Этот этап процесса, ведущего к прозрению героя, определяется нами как квази-понимание. Ивану Ильичу кажется, что при помощи своей воли можно остановить процесс умирания и выздороветь. По всей вероятности, важно в названии блуждающей почки или слепой кишки подчеркивание неправильной, побочной дороги. На самом деле это «важное задушевное дело» (мысль героя) только кажущееся, правильная деятельность понимается ложно.

8. Детализуется постепенное ухудшение состояния героя, ищущего спасения в лечении тела. Внешняя характеристика героя контрастна с предыдущей: теперь он нечистый, неприличный и имеет неприятный запах. Однако по мере увеличения внешнего мрака и усиления внутреннего зрения скрытое внутреннее разложение (телесное и духовное) становится явным, оче/видным. Итак, параллельно физическому распаду выходит наружу и правда: настоящий вопрос.

В этой связи образуется параллелизм между болью и ложью, понимаемой как обнажение неправильного зрения. Ложь языка уже осознается героем, однако он еще не в силах высказать осмысленное им («перестаньте врать») и с серьезным видом продолжает говорить о судебном деле. Все говорят на фиктивном языке, скрывающем правду. В некотором смысле этот язык тоже иносказательный, потому что на нем произносится не то, что подразумевается. Истинное значение слов необходимо раскрыть, «обнажить» и освободить, — переосмысливающие и смыслопорождающие процессы текста повести этому и служат. Для уничтожения лжи требуется в первую очередь очищение языка от официальных «сорников», отказ от «неправильного» дискурса, образно говоря, «возврат к чистым детским истокам» (цель нового рождения).

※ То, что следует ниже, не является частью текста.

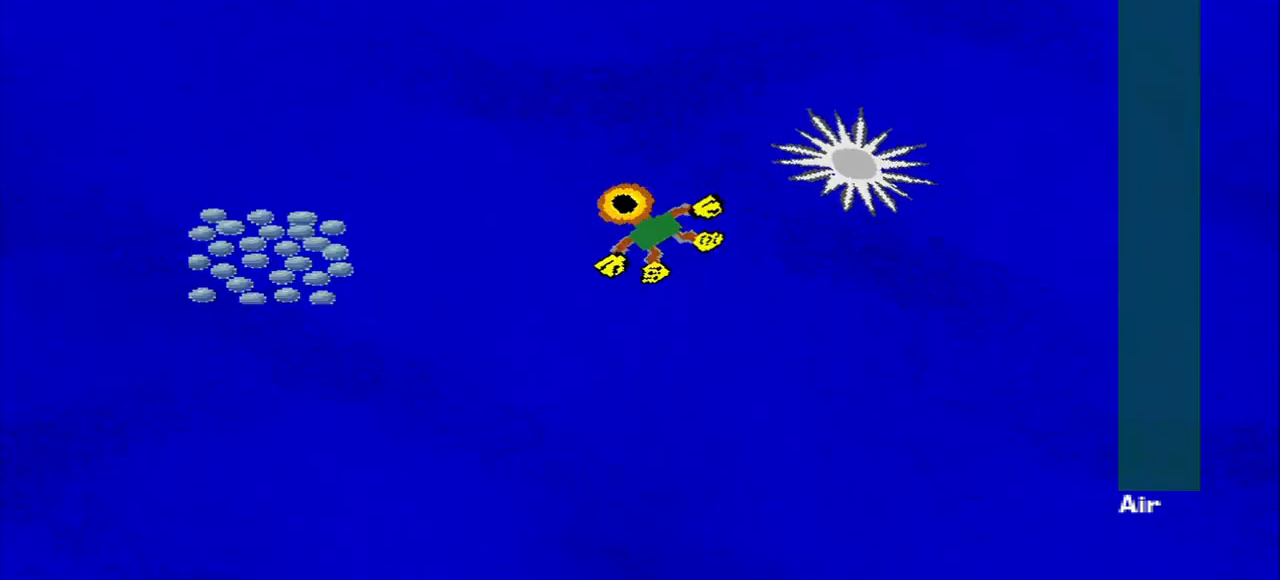
{"buttons": [], "left_stick": "down-left", "right_stick": "center", "events": [[167, "left_stick", "down-left"]]}
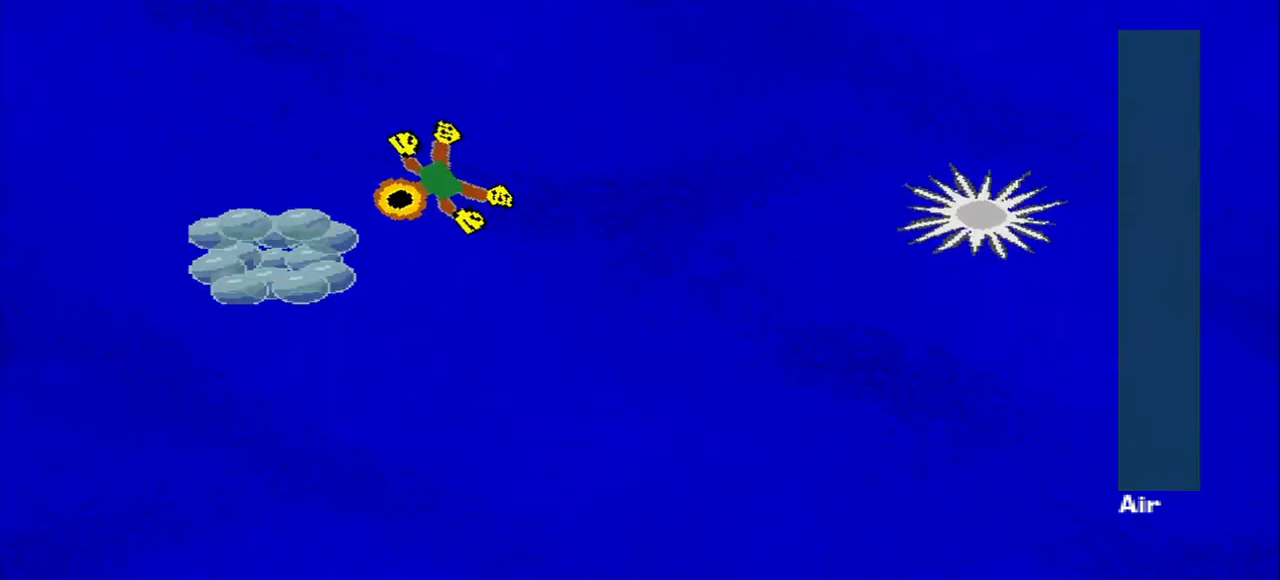
{"buttons": [], "left_stick": "up-right", "right_stick": "center", "events": [[42, "left_stick", "down"], [333, "left_stick", "right"], [458, "left_stick", "up-right"]]}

9. В повести нашла отражение разработка того процесса, как герой постепенно осознает, что настоящий вопрос действительно состоит «в жизни и смерти». Это эквивалентно прохождению «черной дыры», узкого тоннеля, чтобы выйти к пока еще неясному по своей природе свету, озарению, прозрению. Неизвестность выражается неопределенными местоимениями: «туда-куда?» «к чему все?». Герой чувствует, что совершается нечто «страшное, новое и такое значительное» [Толстой 1984, 159], которому нет имени. Нагромождаются описательные конструкции («будто то, что-то ужасное и страшное, неслыханное, что завелось в нем и не переставая сосет его и неудержимо влечет куда-то» [Толстой 1984, 160]), из которых вырисовывается сосущее и влекущее действие этого неназванного существительного, скрытого под неопределенными местоимениями, глаголами и описательными конструкциями. В повествовании все еще не находится названия этому «что-то», но герой передвигается по этому пути. Болезнь и умирание героя на самом деле проходят под знаком поисков настоящего слова, вопроса и ответа. Показывается творческий характер поиска правильного имени заболевания и смерти. Болезнь побуждает к образованию имени и метафоризации. Этот момент получает метафорическое завершение, когда находится правильное наименование (и герой проваливается «туда»). На основании заглавия повести, сгущающего весь текст, перифразы должны скрывать наименование «смерти». Таким образом, в повести получает исчерпывающее метафорическое освещение присвоение имени жизни и смерти.

 

10. Умирание отличается отсутствием своеобразия, одинаковостью ситуаций. Требуется дальнейшее продвижение в осмыслении героя, чтобы наступила перемена. В повести действие героя («очнулся») позволяет судить о приближении момента прозрения, хотя полного понимания и принятия правды герой может достичь только в том случае, если преодолеет данный этап, на котором невозможно признать, что «я жил не так, как надо» [Толстой 1984, 177].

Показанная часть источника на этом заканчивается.